Quello che mi chiedo è se la Lazio ha bisogno di lui come terminale o come raccordo.
Io propendo per la seconda.
Non riesco a capire quindi che schema dovrebbe essere adottato intorno a lui.
È al servizio di una prima punta?
È il terminale con due ali di fianco?
Bisognerebbe giocare a due punte?
Perché il connubio Dia Taty funziona ma con due ali ai fianchi presuppone un centrocampo a 2 che o sei sempre in formissima va bene ma si rischiano distanze tra i reparti.
D'altro canto, anche con un altro centravanti (Immobile) insieme non hanno mai giocato oppure con Dia è quest ultimo a giocare dietro...
Sono confuso: HB cosa ne pensi?
Premetto che non ce l'avevo con chi fa critica ragionata, Adler. Mi sono fatto girare i cosiddetti a leggere pagine e pagine di nonsense.
Per me è corretto parlare di un giocatore funzionale al modulo: ma l'esempio di Firmino è quello più lampante, detto e ridetto, un giocatore di raccordo che segna ma non è certo un bomber, però fa rendere TUTTI quelli attorno a lui al massimo del loro potenziale.
Sono d'accordo che giocare con "le due punte" sia corretto (anche se di due punte non parliamo, lo stesso Dia NON è una prima punta, e basta guardare la carriera - anche qui - per notare che il meglio di sé lo ha dato girando attorno a un centravanti, quindi non ho mai compreso chi voleva scambiare le posizioni dei due). Ma, alla fine, in chiave di mercato quello lo abbiamo fatto in estate (e, si spera, si continuerà a lavorare in quell'ottica). Lo stesso Noslin in questo sistema ha più senso da punta che da ala. Magari in un 4-3-3 ci si può lavorare come esterno, lo ha fatto, lo rifarà. Ma per dinamismo, fisicità, capacità nel gioco aereo io lo vedo lì - al di là del fatto che stia rendendo malissimo ad oggi.
Ma, per me, Baroni ha tutte le intenzioni di continuare con il 4-2-3-1.
E il Taty è il prototipo della punta ideale per questo tipo di gioco.

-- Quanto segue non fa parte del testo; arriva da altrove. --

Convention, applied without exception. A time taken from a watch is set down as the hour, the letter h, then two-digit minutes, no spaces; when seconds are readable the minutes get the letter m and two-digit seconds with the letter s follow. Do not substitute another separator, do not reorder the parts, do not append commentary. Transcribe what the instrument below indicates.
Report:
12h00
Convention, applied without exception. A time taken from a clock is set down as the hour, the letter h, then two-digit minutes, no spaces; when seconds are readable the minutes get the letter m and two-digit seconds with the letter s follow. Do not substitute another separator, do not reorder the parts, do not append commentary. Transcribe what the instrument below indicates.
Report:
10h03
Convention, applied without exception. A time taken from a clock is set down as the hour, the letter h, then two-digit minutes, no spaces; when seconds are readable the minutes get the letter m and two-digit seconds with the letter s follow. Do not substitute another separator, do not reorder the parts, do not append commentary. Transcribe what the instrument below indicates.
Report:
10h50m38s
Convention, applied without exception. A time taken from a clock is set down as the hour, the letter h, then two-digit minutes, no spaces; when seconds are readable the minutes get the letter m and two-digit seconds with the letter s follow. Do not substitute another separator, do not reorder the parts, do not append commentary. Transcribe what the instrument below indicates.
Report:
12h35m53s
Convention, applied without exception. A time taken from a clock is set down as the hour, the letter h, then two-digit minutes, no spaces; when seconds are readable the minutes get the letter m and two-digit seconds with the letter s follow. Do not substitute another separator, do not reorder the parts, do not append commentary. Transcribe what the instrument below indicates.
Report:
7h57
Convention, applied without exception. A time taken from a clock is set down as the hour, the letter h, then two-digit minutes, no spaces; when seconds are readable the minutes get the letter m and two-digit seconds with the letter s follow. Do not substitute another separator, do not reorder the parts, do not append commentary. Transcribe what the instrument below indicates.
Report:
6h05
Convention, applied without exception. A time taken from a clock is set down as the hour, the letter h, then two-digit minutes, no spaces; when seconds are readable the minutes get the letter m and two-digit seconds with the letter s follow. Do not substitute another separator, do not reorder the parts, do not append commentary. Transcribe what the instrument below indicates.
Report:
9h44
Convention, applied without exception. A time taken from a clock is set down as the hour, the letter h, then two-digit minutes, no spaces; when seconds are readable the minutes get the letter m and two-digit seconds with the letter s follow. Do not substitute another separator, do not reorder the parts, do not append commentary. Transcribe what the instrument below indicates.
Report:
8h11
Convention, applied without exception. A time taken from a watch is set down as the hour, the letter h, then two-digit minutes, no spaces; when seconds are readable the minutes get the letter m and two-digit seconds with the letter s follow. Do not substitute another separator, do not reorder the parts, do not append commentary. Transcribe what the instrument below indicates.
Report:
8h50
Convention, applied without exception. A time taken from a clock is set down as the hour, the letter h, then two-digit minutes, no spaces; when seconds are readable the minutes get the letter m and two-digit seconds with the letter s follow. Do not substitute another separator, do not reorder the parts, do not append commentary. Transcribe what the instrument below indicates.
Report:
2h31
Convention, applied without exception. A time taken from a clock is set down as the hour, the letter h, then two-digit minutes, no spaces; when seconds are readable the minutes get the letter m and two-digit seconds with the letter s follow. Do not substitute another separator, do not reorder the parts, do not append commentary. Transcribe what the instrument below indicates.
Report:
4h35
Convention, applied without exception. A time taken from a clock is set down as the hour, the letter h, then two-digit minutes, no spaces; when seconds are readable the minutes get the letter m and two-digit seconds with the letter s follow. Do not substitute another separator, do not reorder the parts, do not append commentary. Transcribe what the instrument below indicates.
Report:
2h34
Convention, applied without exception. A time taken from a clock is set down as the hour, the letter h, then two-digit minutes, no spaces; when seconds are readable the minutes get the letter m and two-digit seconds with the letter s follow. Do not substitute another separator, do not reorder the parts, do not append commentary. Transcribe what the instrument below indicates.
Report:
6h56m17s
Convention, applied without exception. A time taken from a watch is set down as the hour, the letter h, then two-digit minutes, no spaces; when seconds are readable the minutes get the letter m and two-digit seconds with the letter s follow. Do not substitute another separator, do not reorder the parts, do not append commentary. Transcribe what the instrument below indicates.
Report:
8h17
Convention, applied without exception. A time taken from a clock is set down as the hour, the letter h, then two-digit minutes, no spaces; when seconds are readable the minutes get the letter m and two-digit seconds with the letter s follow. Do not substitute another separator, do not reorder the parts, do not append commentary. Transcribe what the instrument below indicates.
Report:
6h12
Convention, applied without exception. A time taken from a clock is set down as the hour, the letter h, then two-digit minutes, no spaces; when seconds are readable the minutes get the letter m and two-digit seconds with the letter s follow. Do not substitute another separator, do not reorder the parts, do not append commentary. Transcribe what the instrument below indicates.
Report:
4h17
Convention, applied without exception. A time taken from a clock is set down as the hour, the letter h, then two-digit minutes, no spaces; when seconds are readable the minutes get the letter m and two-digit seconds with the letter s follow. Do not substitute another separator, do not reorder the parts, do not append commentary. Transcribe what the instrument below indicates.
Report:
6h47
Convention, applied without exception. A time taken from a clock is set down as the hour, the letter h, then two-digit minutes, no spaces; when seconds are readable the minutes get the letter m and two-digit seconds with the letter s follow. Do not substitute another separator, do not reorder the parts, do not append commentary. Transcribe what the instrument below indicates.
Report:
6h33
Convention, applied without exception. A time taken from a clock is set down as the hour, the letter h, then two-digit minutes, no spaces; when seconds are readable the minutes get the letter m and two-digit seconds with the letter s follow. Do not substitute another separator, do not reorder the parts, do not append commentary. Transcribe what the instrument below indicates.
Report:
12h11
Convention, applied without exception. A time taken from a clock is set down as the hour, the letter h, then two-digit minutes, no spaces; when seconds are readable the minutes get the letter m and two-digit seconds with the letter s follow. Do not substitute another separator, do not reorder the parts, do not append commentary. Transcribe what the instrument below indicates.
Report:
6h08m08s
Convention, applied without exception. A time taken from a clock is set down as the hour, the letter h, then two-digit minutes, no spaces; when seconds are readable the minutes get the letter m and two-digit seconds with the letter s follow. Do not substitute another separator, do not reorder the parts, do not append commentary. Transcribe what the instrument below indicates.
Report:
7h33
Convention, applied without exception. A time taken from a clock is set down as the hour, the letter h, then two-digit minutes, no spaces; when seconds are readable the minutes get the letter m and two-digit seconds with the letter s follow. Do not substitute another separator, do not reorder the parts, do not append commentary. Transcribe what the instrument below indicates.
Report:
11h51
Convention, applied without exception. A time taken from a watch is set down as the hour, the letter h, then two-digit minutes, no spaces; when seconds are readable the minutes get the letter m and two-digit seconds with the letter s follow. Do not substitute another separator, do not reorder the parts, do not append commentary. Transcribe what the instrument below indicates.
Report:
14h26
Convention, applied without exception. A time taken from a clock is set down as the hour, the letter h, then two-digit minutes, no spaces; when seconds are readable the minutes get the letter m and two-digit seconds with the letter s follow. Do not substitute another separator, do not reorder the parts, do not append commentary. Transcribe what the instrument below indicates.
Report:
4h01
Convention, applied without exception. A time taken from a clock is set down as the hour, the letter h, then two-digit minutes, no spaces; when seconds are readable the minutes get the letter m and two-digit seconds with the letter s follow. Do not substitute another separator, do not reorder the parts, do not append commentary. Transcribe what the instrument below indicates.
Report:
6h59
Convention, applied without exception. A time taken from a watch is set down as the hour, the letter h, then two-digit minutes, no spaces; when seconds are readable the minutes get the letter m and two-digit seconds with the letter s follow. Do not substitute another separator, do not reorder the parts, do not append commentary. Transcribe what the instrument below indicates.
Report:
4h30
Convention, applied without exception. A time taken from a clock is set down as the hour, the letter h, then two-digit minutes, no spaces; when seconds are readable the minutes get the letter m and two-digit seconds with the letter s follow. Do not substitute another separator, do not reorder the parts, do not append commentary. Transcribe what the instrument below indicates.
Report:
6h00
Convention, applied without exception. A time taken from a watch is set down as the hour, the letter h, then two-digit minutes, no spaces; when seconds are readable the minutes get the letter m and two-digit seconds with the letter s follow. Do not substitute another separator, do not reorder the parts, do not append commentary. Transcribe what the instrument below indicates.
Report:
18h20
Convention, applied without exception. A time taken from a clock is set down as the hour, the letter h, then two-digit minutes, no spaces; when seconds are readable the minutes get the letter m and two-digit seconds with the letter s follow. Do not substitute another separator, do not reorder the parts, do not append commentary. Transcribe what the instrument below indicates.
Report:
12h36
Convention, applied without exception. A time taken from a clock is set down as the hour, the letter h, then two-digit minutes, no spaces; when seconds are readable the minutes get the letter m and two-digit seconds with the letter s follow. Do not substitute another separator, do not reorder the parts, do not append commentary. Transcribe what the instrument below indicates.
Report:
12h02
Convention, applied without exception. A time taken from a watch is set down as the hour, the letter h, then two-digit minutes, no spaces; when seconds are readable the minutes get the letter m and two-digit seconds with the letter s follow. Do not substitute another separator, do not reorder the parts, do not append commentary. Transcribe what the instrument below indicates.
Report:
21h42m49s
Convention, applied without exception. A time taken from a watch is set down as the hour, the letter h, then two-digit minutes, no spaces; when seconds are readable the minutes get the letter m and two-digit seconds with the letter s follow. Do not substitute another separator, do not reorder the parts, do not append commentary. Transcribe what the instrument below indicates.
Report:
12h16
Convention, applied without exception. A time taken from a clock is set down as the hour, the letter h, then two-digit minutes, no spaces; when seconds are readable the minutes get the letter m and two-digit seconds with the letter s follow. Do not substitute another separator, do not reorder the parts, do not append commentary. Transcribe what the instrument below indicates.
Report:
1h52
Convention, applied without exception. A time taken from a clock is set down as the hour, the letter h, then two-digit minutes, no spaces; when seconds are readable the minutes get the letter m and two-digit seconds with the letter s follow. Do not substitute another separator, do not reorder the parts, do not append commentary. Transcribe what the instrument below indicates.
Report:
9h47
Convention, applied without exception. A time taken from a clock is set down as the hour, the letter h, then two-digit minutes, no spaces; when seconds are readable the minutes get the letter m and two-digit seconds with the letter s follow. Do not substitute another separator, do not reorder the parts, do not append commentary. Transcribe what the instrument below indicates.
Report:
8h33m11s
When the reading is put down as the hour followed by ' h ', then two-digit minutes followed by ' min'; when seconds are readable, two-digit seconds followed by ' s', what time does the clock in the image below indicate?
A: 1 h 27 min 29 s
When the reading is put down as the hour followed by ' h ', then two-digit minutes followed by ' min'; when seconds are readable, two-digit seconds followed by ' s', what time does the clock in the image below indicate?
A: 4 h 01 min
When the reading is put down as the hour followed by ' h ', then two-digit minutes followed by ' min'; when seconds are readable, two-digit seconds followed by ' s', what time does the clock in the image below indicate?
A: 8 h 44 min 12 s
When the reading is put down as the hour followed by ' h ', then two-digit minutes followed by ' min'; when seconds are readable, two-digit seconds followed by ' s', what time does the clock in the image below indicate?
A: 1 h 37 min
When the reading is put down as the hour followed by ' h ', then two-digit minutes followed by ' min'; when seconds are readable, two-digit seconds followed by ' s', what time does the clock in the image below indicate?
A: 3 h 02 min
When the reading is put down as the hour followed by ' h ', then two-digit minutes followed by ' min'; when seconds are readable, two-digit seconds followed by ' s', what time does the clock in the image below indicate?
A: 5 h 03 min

Il Ciro della situazione (che al suo picco è stato una roba da 40 goal annuali, quindi parliamo di livelli altissimi) nel 4-2-3-1 non serve a niente, non in quello che facciamo noi. Perché ti costringerebbe, in quel caso, ad avere sulle ali giocatori alla Perisic o quantomeno un trequartista alla Sergio che vada a scambiarsi con la punta durante la fase di costruzione dal basso.